Materials and Methods: Drug naive children with ADHD, were included, applying a standardized prospective assessment of medication treatment response. Blood was sampled before and after drug treatment. Genome scale expression patterns in mononuclear cells sampled from a subset of children who are responders to methylphenidate (MPH). Acute (2 hours) and sub acute (2 weeks) expression changes were calculated relative to baseline expression patterns at the drug naive phase, to determine if changes are informative of MPH exposure and may correlate with prospectively documented response. Affymetrix 1.0 ST arrays were used.

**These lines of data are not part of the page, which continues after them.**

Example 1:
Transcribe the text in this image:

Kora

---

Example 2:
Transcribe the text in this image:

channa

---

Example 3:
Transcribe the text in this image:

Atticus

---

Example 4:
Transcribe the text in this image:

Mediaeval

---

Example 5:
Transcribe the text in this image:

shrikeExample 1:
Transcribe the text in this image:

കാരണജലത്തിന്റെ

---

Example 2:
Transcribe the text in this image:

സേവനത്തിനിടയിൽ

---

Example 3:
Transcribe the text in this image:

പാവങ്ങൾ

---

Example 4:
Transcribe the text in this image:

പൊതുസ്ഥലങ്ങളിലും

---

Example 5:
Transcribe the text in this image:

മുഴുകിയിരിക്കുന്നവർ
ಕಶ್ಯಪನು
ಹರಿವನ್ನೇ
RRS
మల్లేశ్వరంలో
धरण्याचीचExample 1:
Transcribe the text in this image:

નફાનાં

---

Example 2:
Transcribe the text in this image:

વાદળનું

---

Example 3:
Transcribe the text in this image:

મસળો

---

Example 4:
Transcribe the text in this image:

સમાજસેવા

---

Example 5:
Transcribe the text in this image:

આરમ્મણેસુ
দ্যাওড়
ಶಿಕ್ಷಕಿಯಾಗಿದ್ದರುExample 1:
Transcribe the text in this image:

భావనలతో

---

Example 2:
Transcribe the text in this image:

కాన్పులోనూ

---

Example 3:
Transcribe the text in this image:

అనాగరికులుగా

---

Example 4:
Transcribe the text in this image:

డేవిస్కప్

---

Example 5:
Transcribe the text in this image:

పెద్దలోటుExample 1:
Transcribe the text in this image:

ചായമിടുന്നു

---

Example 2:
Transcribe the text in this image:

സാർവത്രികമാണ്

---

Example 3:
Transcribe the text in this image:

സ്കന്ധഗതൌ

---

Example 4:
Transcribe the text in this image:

Results: 44 drug naive subjects with ADHD were ascertained. Microarray analyses on samples from the 10 subjects showing the best clinical response to standard MPH treatment, allowed classification of samples based on expression differences 2 hours as well as 2 weeks following MPH treatment. Baseline expression patterns correlated with ADHD psychopathology scores. Several known ADHD risk genes showed significant expression level correlations with baseline ADHD scores as well as changed significantly following MPH.
Conclusions: This is the first evidence in human subjects demonstrating surrogate mononuclear cell genome scale expression patterns are informative of MPH response and may be used to investigate response prediction and selective underlying molecular targets. These results may pave the way for additional pharmacogenetic research in peripheral mononuclear cells.